-- Source data follows --

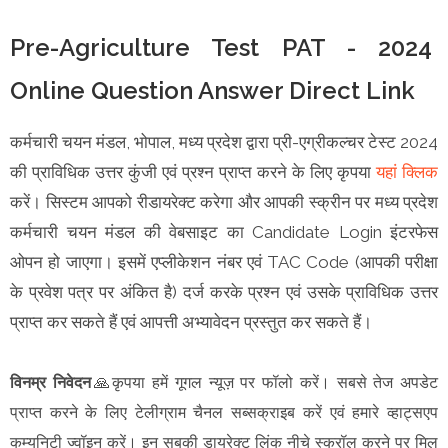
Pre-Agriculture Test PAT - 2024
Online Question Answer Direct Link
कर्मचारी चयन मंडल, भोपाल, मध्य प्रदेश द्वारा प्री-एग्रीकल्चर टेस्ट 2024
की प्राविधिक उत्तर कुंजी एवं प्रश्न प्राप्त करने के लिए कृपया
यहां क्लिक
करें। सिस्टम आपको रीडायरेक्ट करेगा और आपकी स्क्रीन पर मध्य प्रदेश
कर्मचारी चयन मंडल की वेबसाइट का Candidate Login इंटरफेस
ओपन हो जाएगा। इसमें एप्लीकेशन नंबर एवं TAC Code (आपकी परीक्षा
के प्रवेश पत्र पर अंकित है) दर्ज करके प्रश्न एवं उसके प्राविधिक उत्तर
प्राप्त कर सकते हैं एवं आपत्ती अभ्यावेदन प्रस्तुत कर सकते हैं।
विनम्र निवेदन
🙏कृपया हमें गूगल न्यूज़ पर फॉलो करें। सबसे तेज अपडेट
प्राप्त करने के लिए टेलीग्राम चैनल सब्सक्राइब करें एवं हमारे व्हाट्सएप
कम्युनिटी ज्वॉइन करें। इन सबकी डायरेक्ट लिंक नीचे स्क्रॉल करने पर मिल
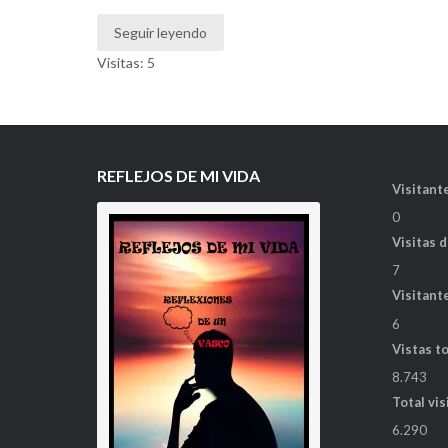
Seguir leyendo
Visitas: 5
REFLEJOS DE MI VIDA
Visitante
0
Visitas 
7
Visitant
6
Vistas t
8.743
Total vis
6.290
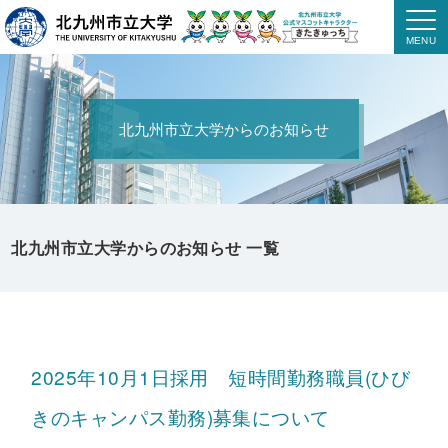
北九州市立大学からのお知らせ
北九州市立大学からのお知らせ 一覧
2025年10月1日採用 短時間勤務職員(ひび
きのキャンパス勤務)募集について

-- Source data concluded --

• **Instructions to follow**: Copy the text of all the records above word for word, leaving out the pictures.

• **Answer section**:
Pre-Agriculture Test PAT - 2024
Online Question Answer Direct Link
कर्मचारी चयन मंडल, भोपाल, मध्य प्रदेश द्वारा प्री-एग्रीकल्चर टेस्ट 2024
की प्राविधिक उत्तर कुंजी एवं प्रश्न प्राप्त करने के लिए कृपया
यहां क्लिक
करें। सिस्टम आपको रीडायरेक्ट करेगा और आपकी स्क्रीन पर मध्य प्रदेश
कर्मचारी चयन मंडल की वेबसाइट का Candidate Login इंटरफेस
ओपन हो जाएगा। इसमें एप्लीकेशन नंबर एवं TAC Code (आपकी परीक्षा
के प्रवेश पत्र पर अंकित है) दर्ज करके प्रश्न एवं उसके प्राविधिक उत्तर
प्राप्त कर सकते हैं एवं आपत्ती अभ्यावेदन प्रस्तुत कर सकते हैं।
विनम्र निवेदन
🙏कृपया हमें गूगल न्यूज़ पर फॉलो करें। सबसे तेज अपडेट
प्राप्त करने के लिए टेलीग्राम चैनल सब्सक्राइब करें एवं हमारे व्हाट्सएप
कम्युनिटी ज्वॉइन करें। इन सबकी डायरेक्ट लिंक नीचे स्क्रॉल करने पर मिल
Seguir leyendo
Visitas: 5
REFLEJOS DE MI VIDA
Visitante
0
Visitas 
7
Visitant
6
Vistas t
8.743
Total vis
6.290
北九州市立大学からのお知らせ
北九州市立大学からのお知らせ 一覧
2025年10月1日採用 短時間勤務職員(ひび
きのキャンパス勤務)募集について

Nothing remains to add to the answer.